Bu zihniyetin nasıl tereyağından kıl çeker gibi topluma benimsetildiğini izlemek derin bir hayal kırıklığıdır. İletişim araçları ellerindedir. Propaganda teknikleri çok gelişmiştir. Üniversiteler satın alınmış, ahlaki çapasını çoktan kaybetmiş, olağanüstü bilgisiz ve bağnaz bir kuşak yetiştirilmiştir. Halk ekonomik belirsizlik içinde ürkek, tüketimden ve hayatta kalmaktan (survival) başka hiçbir değer tanımayacak ölçüde şaşkındır. İtiraz etmeyi aklından geçirenleri susturmak çocuk oyuncağıdır. Ve polis acımasızdır.
Bu koşullarda “devlet gücü sınırlansın” teorisinin fazla bir güncelliği kaldığını düşünmüyorum. Efendim hukuk devleti, yok Avrupa insan hakları bilmemnesi, parlamenter sistem güçlensin, basında tekelleşme önlensin, sivil toplum örgütlensin, falan filan. Kaçtı o trenler. Ejderha kafesten çıktı.

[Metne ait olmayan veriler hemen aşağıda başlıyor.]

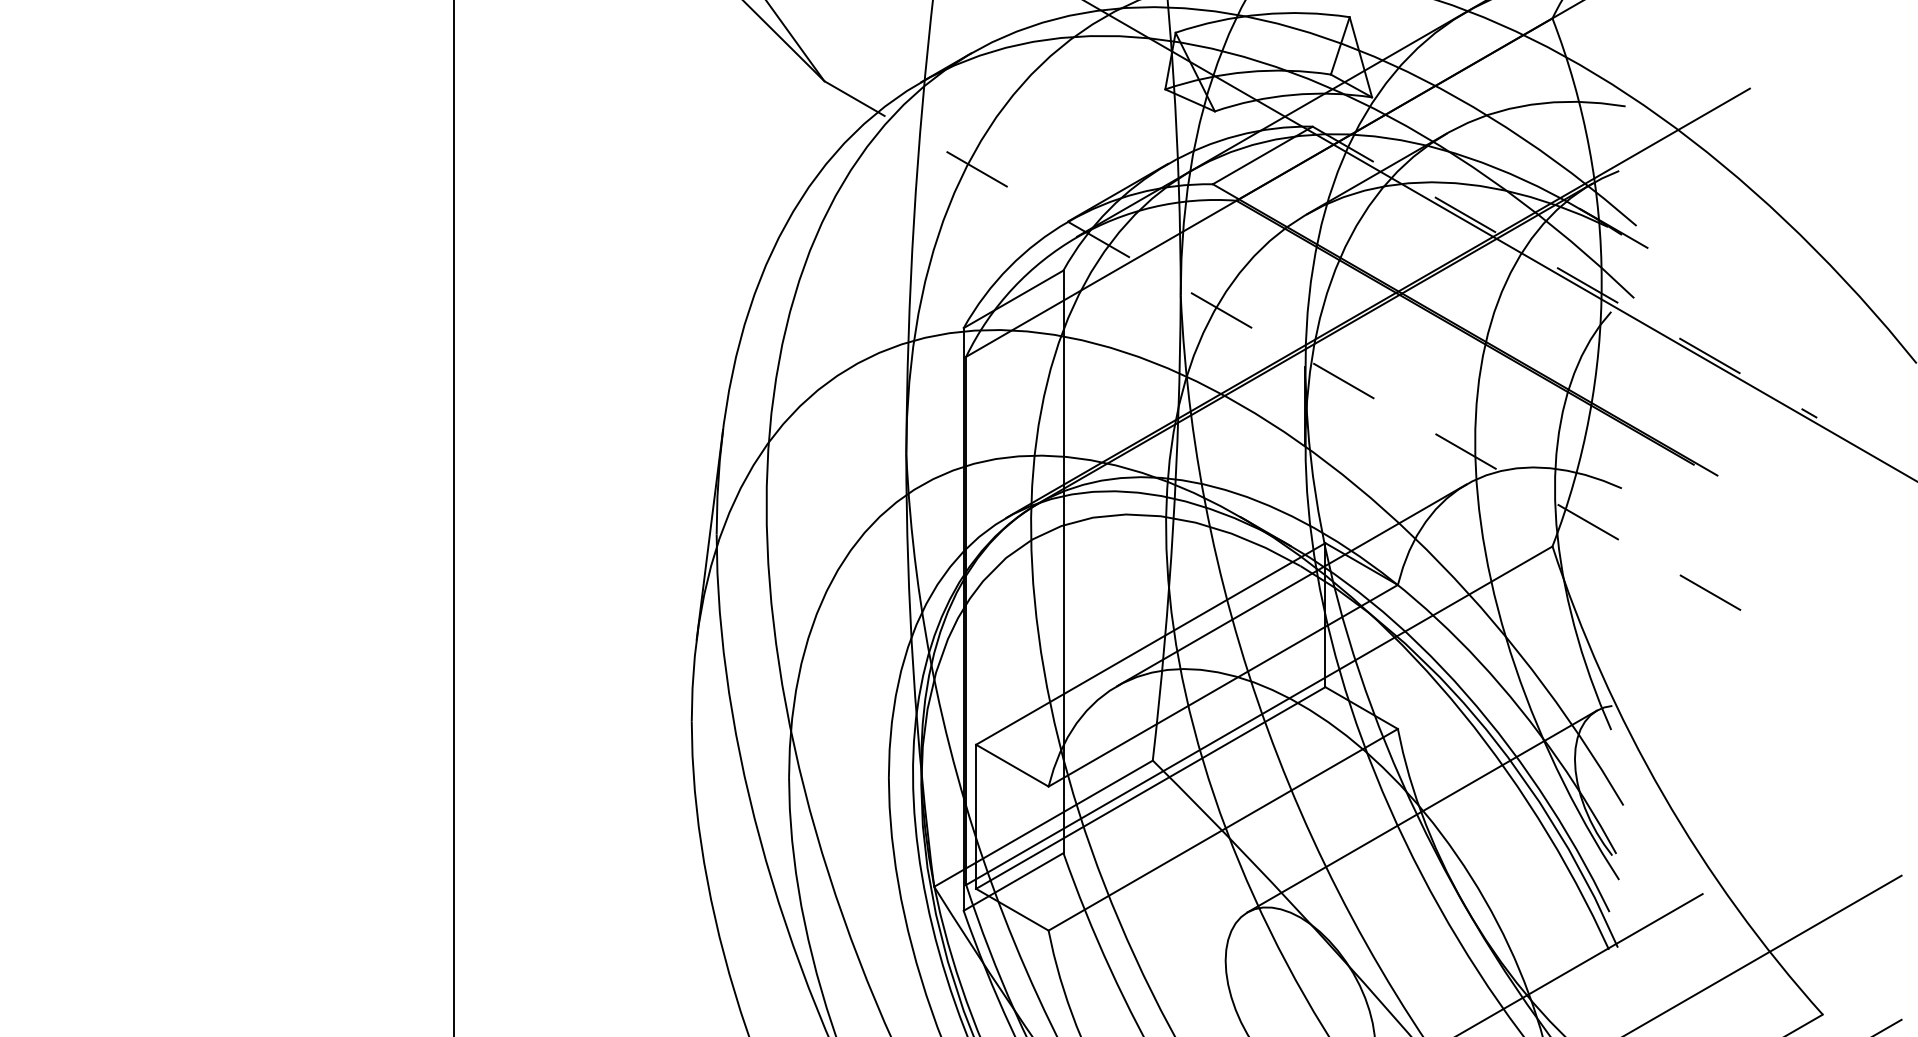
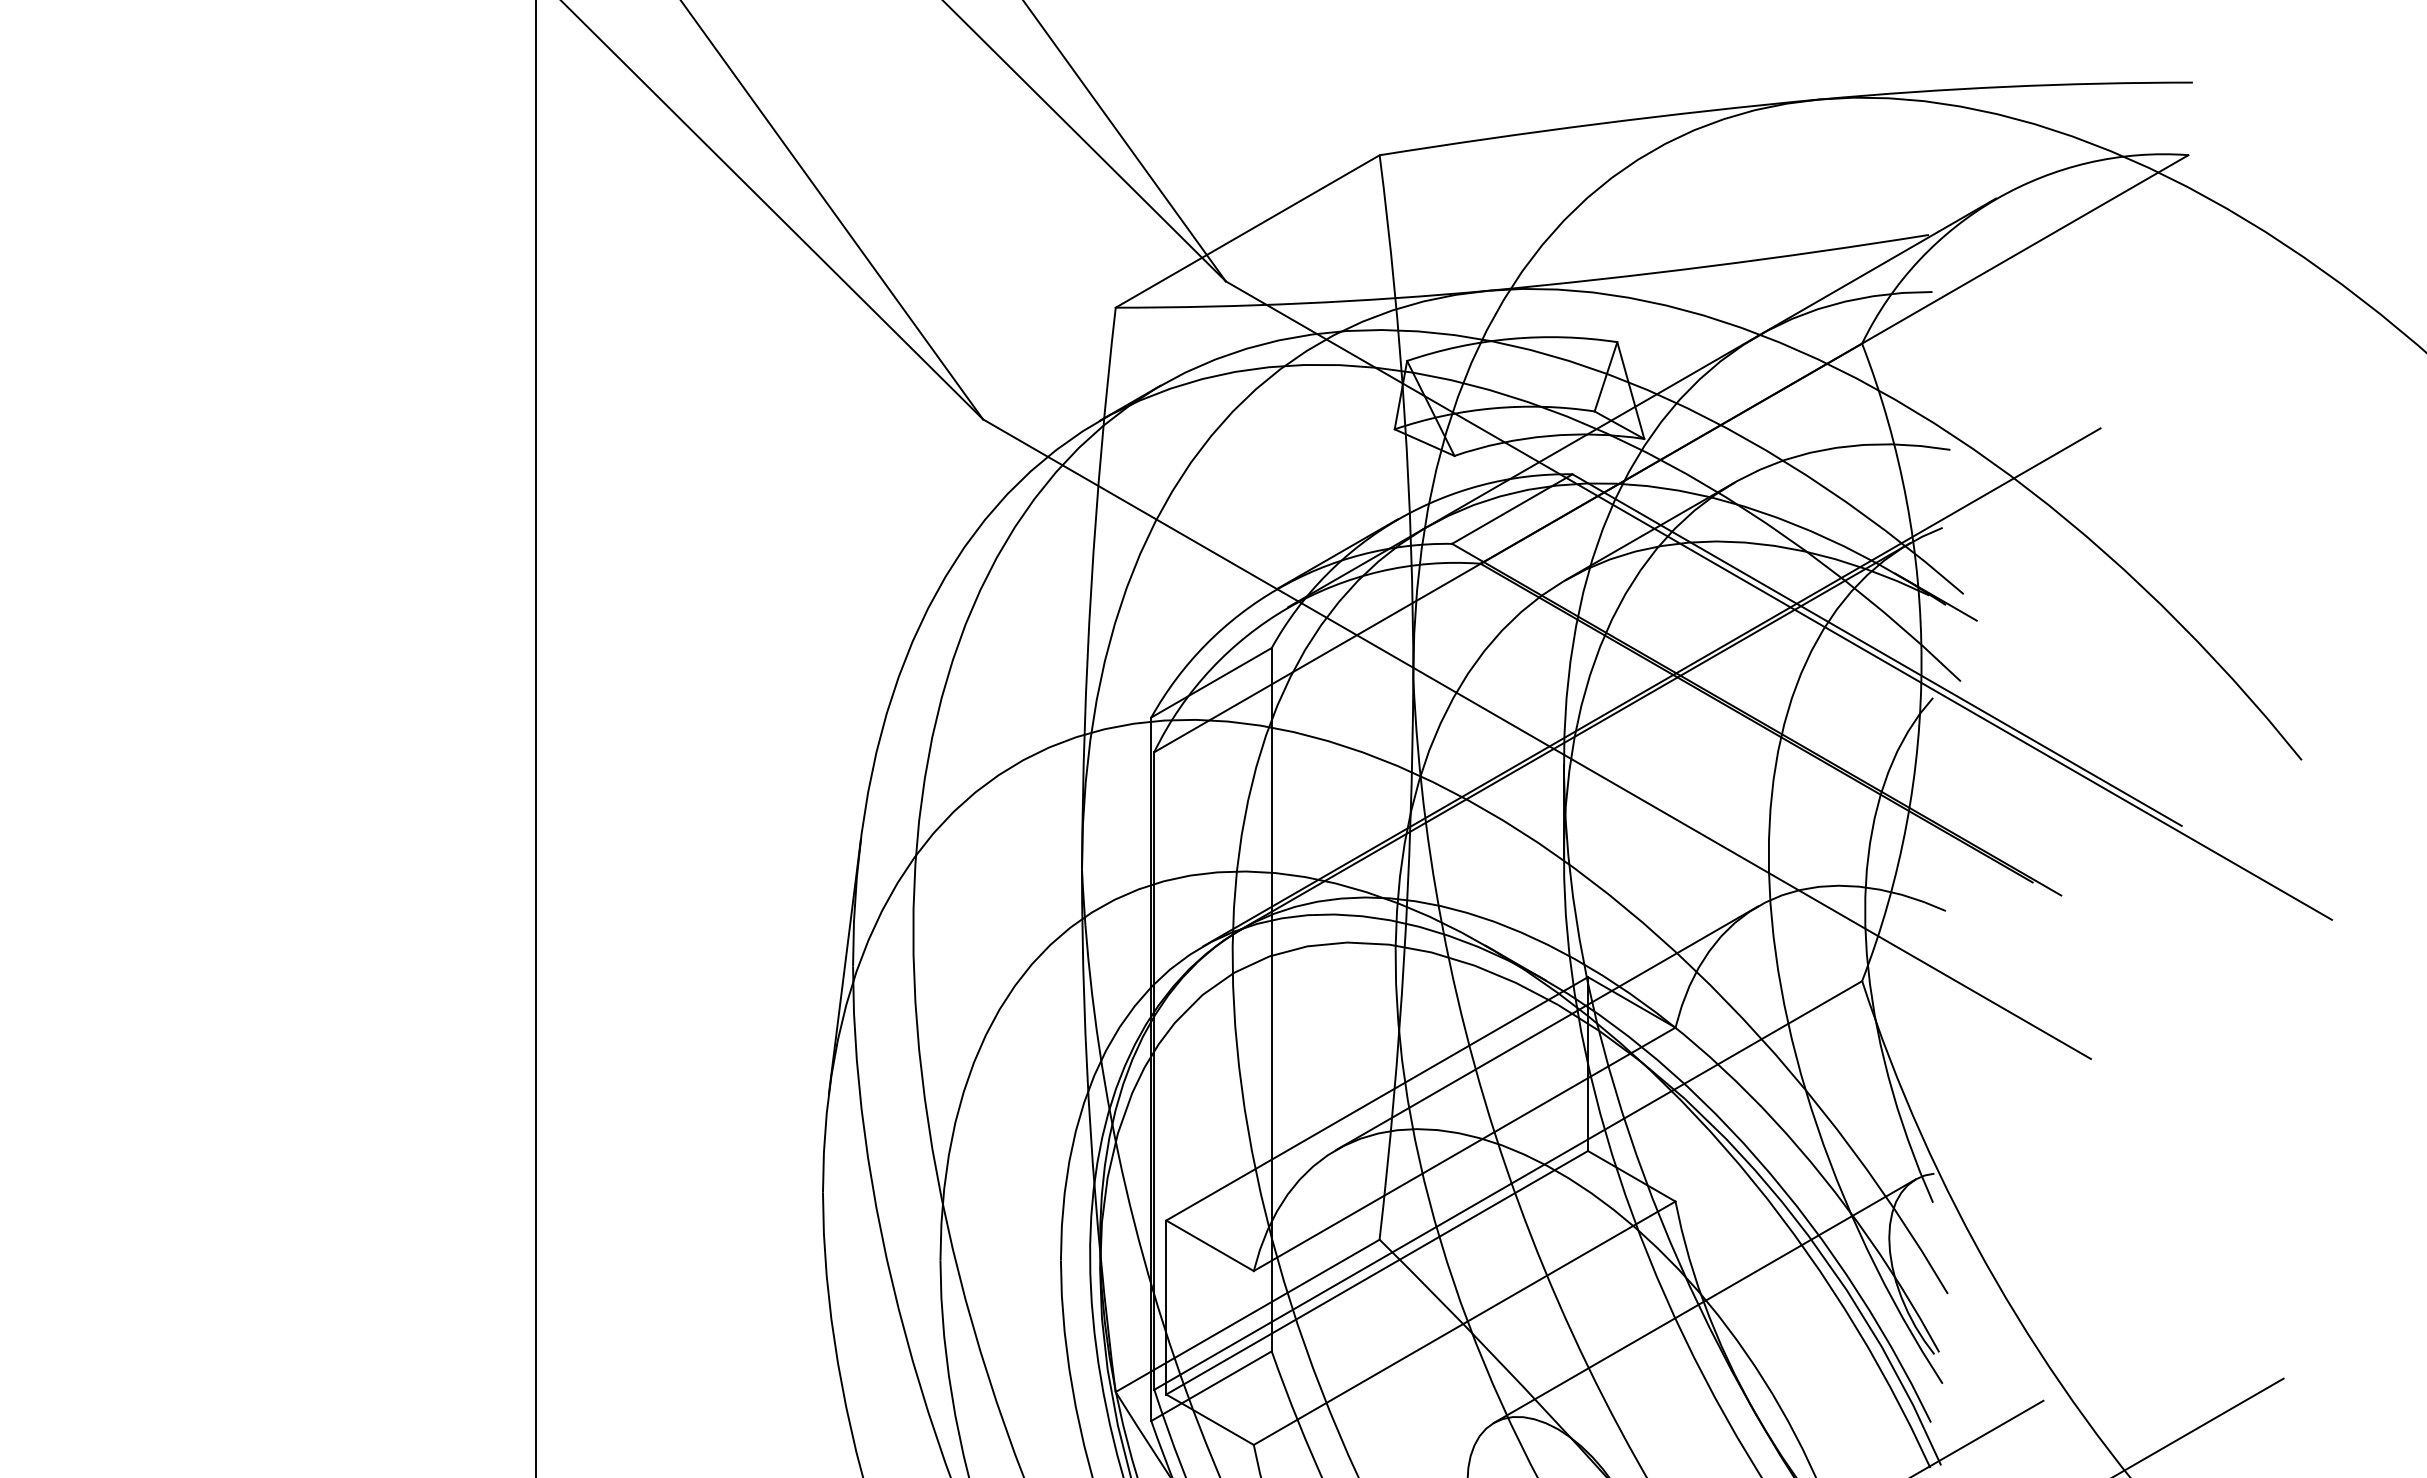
line: (1565, 272) -> (1877, 650), dashed -> solid
line: (1283, 346) -> (1537, 739), dashed -> solid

Çözüm önerim yok maalesef. Bilmiyorum. En kolayı teslim olup işi oluruna bırakmak, ama ona da gururumuz elvermez. Büyük devletler arası rekabete mi umut bağlamalı? Sistemi sabote edecek ince planlar peşinden mi koşmalı? Bireyler ve küçük gruplar için sisteme karşı özerklik alanları inşa etmeye mi çalışmalı?
Dünyada bu konulara epeyi kafa yoranlar var. Okumak lazım. Aslında seyahat etmek ve tanışmak lazım, yüz yüze gelmeden fikirler gelişmez. Ama o da yasak biliyorsunuz. Çünkü halkımız pandemiden korkuyor.